- _JOB_
Take every line containing "nuevo" out of the records.
● ● ● ● ●
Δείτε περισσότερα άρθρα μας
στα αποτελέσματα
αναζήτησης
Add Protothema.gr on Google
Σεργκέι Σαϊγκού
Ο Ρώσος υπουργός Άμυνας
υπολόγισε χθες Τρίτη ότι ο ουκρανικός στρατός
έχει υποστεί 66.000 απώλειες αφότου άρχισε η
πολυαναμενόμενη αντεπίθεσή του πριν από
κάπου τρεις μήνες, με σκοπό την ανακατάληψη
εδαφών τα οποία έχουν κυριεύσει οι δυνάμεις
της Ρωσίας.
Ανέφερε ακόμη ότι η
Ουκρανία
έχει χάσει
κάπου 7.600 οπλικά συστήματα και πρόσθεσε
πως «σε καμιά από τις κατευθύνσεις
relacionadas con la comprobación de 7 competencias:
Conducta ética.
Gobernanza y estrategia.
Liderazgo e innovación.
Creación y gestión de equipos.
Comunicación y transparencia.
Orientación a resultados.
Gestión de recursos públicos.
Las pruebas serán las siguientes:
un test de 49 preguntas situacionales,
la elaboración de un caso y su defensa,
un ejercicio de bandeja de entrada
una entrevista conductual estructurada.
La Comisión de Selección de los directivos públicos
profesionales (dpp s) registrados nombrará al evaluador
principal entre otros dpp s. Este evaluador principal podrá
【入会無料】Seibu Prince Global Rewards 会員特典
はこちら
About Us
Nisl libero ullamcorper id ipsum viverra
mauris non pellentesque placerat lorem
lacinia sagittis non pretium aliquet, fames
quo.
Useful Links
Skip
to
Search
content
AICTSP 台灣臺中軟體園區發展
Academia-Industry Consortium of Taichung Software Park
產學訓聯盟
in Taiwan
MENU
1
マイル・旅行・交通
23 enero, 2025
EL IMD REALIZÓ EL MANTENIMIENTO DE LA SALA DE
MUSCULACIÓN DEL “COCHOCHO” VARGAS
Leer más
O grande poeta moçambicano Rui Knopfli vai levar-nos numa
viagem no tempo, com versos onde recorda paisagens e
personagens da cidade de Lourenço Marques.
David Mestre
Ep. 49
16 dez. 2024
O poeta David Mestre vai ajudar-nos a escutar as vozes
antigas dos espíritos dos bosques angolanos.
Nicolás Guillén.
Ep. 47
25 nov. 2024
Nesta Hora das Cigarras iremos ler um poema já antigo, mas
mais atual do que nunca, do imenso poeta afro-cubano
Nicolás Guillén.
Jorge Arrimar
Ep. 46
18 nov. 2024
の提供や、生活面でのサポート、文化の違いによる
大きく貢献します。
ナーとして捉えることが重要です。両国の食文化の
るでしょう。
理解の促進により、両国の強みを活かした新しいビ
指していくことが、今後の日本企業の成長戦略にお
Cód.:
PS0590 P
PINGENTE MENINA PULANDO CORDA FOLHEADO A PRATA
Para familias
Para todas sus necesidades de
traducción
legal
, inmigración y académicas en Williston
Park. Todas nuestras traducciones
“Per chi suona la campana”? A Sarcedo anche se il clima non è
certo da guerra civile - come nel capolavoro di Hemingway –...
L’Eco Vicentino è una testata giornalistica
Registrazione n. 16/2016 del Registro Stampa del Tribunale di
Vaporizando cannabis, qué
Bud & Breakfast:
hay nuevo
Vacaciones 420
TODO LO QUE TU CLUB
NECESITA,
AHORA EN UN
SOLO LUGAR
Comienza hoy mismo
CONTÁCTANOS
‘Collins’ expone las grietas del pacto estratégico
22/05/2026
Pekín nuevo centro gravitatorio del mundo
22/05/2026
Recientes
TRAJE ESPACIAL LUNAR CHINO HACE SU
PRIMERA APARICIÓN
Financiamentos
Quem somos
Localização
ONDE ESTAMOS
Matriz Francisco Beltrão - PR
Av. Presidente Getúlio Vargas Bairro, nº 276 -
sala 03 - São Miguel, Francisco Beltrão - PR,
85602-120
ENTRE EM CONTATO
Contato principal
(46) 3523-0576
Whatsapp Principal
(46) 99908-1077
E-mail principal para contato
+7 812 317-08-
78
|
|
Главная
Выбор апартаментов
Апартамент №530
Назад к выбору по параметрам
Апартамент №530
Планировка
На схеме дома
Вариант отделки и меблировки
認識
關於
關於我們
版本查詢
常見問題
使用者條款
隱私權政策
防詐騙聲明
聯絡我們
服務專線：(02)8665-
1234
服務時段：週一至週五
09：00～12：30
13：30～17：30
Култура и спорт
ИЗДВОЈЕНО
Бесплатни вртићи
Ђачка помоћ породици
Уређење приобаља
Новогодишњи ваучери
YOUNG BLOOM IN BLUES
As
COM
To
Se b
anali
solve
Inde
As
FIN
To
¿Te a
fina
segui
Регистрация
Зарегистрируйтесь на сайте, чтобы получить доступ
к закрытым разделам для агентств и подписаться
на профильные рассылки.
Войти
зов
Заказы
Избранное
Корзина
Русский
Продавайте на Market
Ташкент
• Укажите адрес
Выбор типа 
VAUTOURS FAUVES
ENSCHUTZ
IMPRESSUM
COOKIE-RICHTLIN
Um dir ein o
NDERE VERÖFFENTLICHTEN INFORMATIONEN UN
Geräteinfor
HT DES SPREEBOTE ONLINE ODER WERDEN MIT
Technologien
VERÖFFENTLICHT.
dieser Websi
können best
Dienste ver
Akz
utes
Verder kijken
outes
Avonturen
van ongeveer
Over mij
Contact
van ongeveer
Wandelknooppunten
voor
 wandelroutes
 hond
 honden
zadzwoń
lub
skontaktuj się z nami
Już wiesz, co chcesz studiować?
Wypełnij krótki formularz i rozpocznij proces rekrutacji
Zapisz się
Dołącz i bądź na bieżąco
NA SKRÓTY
● ● ● ● ●
- _ANSWER TO THIS PROBLEM_
hay nuevo
Pekín nuevo centro gravitatorio del mundo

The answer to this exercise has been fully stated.